(Data for the task):
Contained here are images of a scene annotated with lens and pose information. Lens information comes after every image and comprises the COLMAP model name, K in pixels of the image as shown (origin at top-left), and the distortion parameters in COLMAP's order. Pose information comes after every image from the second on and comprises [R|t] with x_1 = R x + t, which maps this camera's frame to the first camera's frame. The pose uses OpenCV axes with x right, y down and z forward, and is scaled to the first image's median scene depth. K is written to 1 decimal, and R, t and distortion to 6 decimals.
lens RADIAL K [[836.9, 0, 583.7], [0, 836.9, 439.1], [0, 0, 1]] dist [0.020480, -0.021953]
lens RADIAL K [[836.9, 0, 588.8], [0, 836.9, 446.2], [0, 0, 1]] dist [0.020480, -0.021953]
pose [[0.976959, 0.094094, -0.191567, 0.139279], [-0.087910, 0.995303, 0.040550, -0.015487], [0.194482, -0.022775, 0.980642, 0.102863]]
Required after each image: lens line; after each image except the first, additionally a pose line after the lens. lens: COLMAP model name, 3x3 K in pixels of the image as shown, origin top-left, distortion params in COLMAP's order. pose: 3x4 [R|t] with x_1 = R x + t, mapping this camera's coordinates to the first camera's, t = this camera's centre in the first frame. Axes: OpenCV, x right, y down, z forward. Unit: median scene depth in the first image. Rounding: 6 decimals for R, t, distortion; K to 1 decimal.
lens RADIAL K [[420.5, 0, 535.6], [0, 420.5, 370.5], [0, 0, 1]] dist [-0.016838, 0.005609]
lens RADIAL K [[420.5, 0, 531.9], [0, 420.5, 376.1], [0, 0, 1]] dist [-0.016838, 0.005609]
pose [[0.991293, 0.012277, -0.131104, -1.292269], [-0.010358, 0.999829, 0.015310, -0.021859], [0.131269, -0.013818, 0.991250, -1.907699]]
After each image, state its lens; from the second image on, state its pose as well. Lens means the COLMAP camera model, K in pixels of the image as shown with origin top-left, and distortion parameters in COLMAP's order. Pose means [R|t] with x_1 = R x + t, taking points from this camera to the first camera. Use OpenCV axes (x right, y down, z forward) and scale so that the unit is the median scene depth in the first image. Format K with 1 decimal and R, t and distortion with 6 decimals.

(Task brief): Rewrite the lines from the first one through the line containing "446.2], [0, 0, 1]] dist [0.020480, -0.021953]", changing "annotated" to "labeled" and leaving everything else as it is.

(Response to the task):
Contained here are images of a scene labeled with lens and pose information. Lens information comes after every image and comprises the COLMAP model name, K in pixels of the image as shown (origin at top-left), and the distortion parameters in COLMAP's order. Pose information comes after every image from the second on and comprises [R|t] with x_1 = R x + t, which maps this camera's frame to the first camera's frame. The pose uses OpenCV axes with x right, y down and z forward, and is scaled to the first image's median scene depth. K is written to 1 decimal, and R, t and distortion to 6 decimals.
lens RADIAL K [[836.9, 0, 583.7], [0, 836.9, 439.1], [0, 0, 1]] dist [0.020480, -0.021953]
lens RADIAL K [[836.9, 0, 588.8], [0, 836.9, 446.2], [0, 0, 1]] dist [0.020480, -0.021953]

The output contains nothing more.